A GOLDEN WAKE
This is a game by Wadjeteye Entertainment, the company who gave us the Blackwell series of adventures.
In A Golden Wake you play Alfred "Alfie" Banks, an Estate Agent from New York. The game begins with you learning about a murderer being on the loose, this news coming from a poor, but honest, paper seller
who stands in the rain outside the offices of Morris & Banks where you are employed.
The game gets off to a poor start by contriving to have Alfie fired from his job at the firm his (deceased) father had co-founded. He is the top salesman and is trusted by his boss, Mr Morris, but as soon as a few pieces of paper
go missing Alfie is immediately made the scapegoat and dismissed - for a shrewd estate agent Mr Morris has the brains of a dormouse. But never mind as it sets up Alfie Banks to hop on a train and journey to Florida. It's Miami
in the 1920's and the town is just about to boom. Land is a-plenty, as are buyers, all it needs are the talents of a super salesman steeped in the traditions of selling houses.
The setting is the beautiful State of Florida, and the story is basically a record of the growth of Miami (as told by some nice, some dubious and some nefarious characters). The Real Estate business of the early 1900's was a real
hit and miss affair with buinesses booming and crashing far more regularly than the drumming at a rock concert. This isn't a totally accurate review of this period, but the designer and creator has gone for as much authenticity
as possible, though not with all aspects of the story/game. However, Real Estate sales is an interesting but not such a generally awe-inspiring hook for a computer game, hence the introduction of the tale of murder and intrigue.
The first person Alfie meets up with is Doc Dammers - little does Alfie know at this point but Doc is going to be very influential in his life from now on - who spots him immediately as a saleman and offers to help Alfie
There are two major Estate Agents in town, Merricks and Reilly's, though Doc conveniently forgets to mention Reilly's at this time. Getting in to see Merrick though requires some clever work on Alfies part. Basically Doc,
who is now performing the function of running a house auction (possibilities of realism may now have been abandoned) from an open-topped wagon (as opposed to the peddlar's wagon he had at the station) wants Alfie
to sell five houses to five people. To do this Alfie (this is you by the way) has to listen to each of the buyers in turn and then decide which of the 5 available houses suits them best. ie if one has a penchant for Blue you would
offer them the house with the Blue wallpaper or Blue flowers in the garden etc, that sort of match-up. You should easily manage to get all 5 correct, then go back to the hotel where you have a message to go see Mr Merrick.
Way before the "twist"
Turning up at Merrick's office without getting the message first does not work - the secretary will not let you pass. You have to trigger the event by talking to the receptionist at the Hotel, getting the message and then going on to
Merricks. After a brief chat Merrick gives you three tasks and that is how your map builds up - this is a game where you travel by clicking on the place you want to go to on a map.

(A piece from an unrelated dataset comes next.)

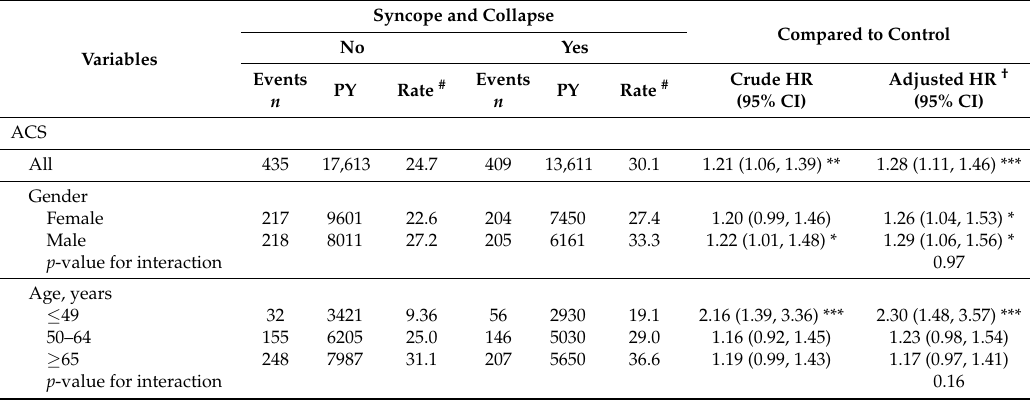
Table 3. Incidence and adjusted HRs of ACS, arrhythmia or cardiac arrest, stroke, and mortality based on sex, age, and comorbidities between patients undergoing dialysis with and without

Coral Gables Estate Office (Merricks)
The screenshots are far better quality than anything I can get on my PC, which makes me wonder if I need a new one (PC). There are no options to select the screen resolution which is a pity as although we may be in Art Deco Miami where things
are now considered "retro" the houese and people shouldn't be as retro as the graphics on my computer make them out. I really tried hard with Wadjeteye's "Blackwell" series but although it had its good points and some humour, it never really
did the business for me as much as I had hoped and thought it would. So with that in mind, to begin with, I had to clear my brain cell of all thoughts previous and concentrate on the game in hand. Something about A Golden Wake hit me almost from
the off (even though I believe when talking about the height of a house the word is (or at least used to be) "storey" and not as the creators here would have you believe "story", unless of course they mean that every house has at least one story to tell.

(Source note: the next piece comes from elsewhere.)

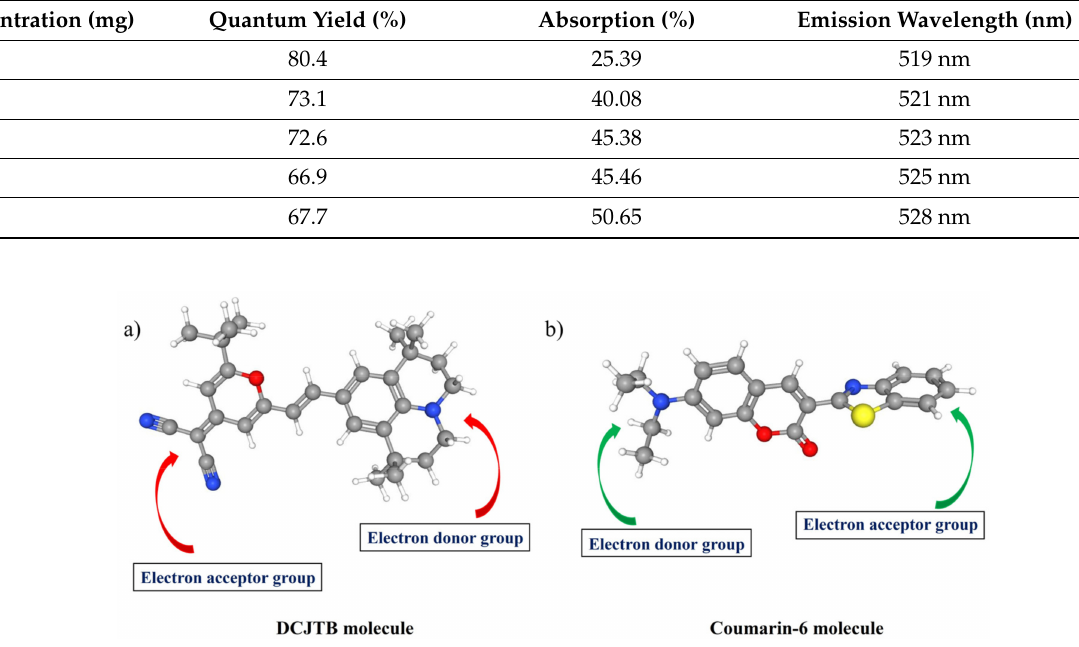
Figure 4. ( a ) The chemical structure of DCJTB and ( b ) the chemical structure of coumarin-6, with blue, red and yellow balls representing N, O and S atoms,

This could be a classic painting
As you progress you will receive rewards by way of unlocking achievements for doing the correct things and completing various sections of the tale and indeed a lot of the game play is linear; Alfie is often used to fetch and carry from one place or person
to the next, opening new locations at times as he discovers new places and talks to different people. However, there are many places where you can go off on a tangent from the story by following your instinct rather than a direct lead. This can result in you
seeing more of the game than was actually intended (though it was good programing to have it there just in case) and slowing the game down a little at times. there are also many places, rooms, locations that tyou can go to and look round and find absolutely
nothing to do, at least not until you have found and activated the trigger for that area - then it requires another search or exploration. So if you are in an area where something looks interesting and yet you cannot interact with it, take note (I literally take notes)

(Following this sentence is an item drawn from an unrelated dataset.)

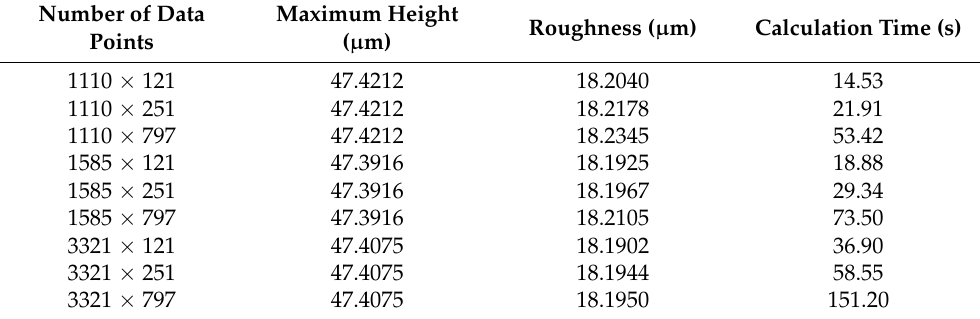
Table 1. Calculation results with different numbers of data points.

of what it is and where for you will almost certainly be coming back for it at some time in the near future.
The game takes in the expansion of Miami over a period of about 20 years, and Alfie, along with the people he interacts with, are very much a significant part of that growth.
If you like your point and click games to have a meaningful, quite solid, story behind them, then this is a game you would like immesely. If you want thud and bash action then perhaps you should look elsewhere.